Welcome to my world! You Ford guys have been so spoiled over the years, with easy to get parts, now you are about to find out what the rest of is have been doing for years. Its called "fabrication", welcome to the party. When you can't buy the part you need, you learn how to make it. Like Ras stated, get some poster board (I cut up 12 & 24 pack beverage boxing), a pair of scissors, and some tape and have at it. If you can't make the pattern in one piece, make it in 2 or 3 pieces and weld them together. Pattern making, and then forming the metal into that pattern takes time to get the hang of. Its sort of like welding, few are experts on the 1st try, but practice improves things. Have fun.
Get some poster board. Make a pattern. If you can make it in poster board you can make it in steel. Figure out your bend sequences. but any decent metal shop should be able to hook ya up.
There is only 1" of curve over the length of the door, so a shrinker should be easily able to form the shape needed to match new metal to the outside lower door skin repair panels. They are still available, as far as I know. The rest is just simple bending. If you are not comfortable tackling this, farm it out, It will still be much cheaper than sourcing decent replacement doors.
https://www.jalopyjournal.com/forum/threads/30-31-model-a-drivers-door.1299988/ Here’s an ad with a pic of the needed shape. Hard to see the curve, but it’s there.
I didn't know such a part existed so I had a sheet metal shop bend me a straight piece and I pie cut it a few times to get the curve.
When I was doing all the rust repair on my '39 Chev coupe I could get some parts, but not everything. I also am a cheapskate, and didn't want to pay high prices for ill fitting parts. So I made up cardboard patterns of various lower door patch panels, and checked angles on what was left of existing doors and wrote those down also. Once I had everything I could think of do***ented, I headed to the sheet metal yard and bought a 4'x8' sheet of 20 ga. steel and had them shear it in half. Then I took the half sheet and all my notes and patterns to a small one man sheet metal shop and asked him if he could bend the pieces up in his brake. I also told him to take whatever leftover part of the 4'x4' sheet wasn't used, and cut as many 2", 3" strips 4' wide until it was all cut up. I was going to leave, but he told me to hang on, and he'd do it while I waited! In less than 10 minutes I had inner and outer rockers, lower inner and outer door patch panels, some pieces to build my inner trunk drop, and some spare strips! Total was $10, and he said he felt bad charging me anything at all, but said his wife would scold him for using his equipment for free!
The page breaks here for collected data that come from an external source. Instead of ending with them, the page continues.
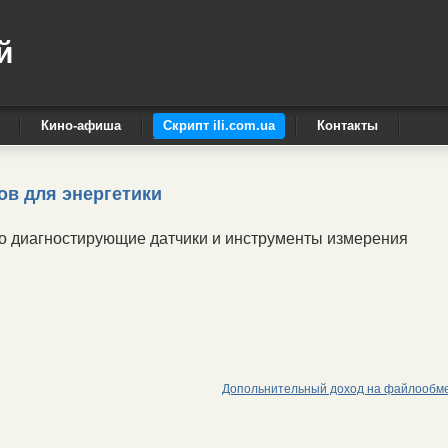
й
Кино-афиша
Скрипт ili.com.ua
Контакты
в для энергетики
о диагностирующие датчики и инструменты измерения
Допольнительный доход на файлообм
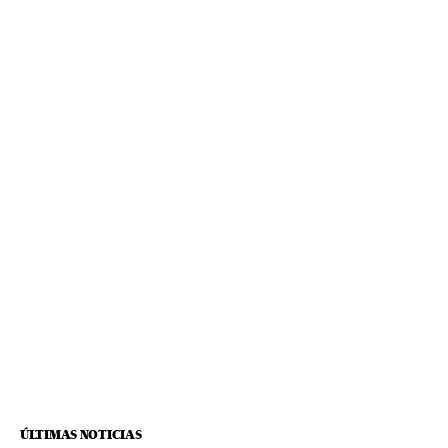
ÚLTIMAS NOTICIAS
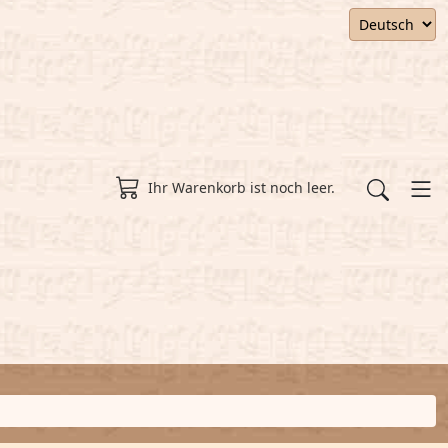
Ihr Warenkorb ist noch leer.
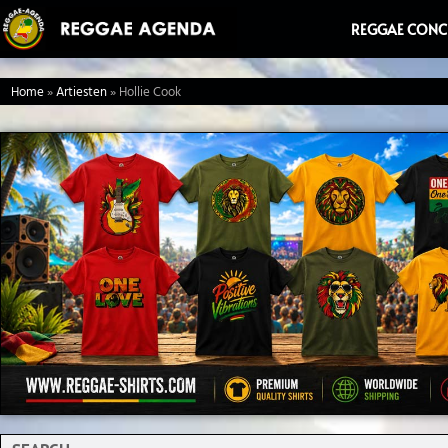
Ga
REGGAE CONC
naar
de
Home
»
Artiesten
»
Hollie Cook
inhoud
Search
Shipping is a killer on big items. It is almost worth taking a trip to get one and have fun while on the trip. Thanks Jose
In your picture it looks like you have a door with enough material to copy from. I would use a hammer form to bend the curved lower lip.
You could also make a template of it and check out some other doors to see if you can find a section that will match. Kind of like cutting out sections of roof to fill in tops.
One of the guys here who lives in one of the Nordic countries hand built the entire back half of a A coupe by hand by making small sections then welding it on to another small section that he hand built.If you want it bad enough you can do it.What I would do is look at more modern cars, say Mustang, Dart, Camaro,and look at door bottoms until you find curves that look like you can work with them.Buy a door with a ugly outer skin,and cut it up for the sections you want.Fit to straight sheet metal,and bend as needed.If you can weld.....you can do it.
Sounds like the bottom return has a curve in it, so I agree with others that I'd use a hammer form to make that first (you only need a hammer, a couple pieces of heavy plywood and a couple big C clamps), then I'd do the other bends, I think it'd be easier to start with the hammer form but it could probably be done the other way.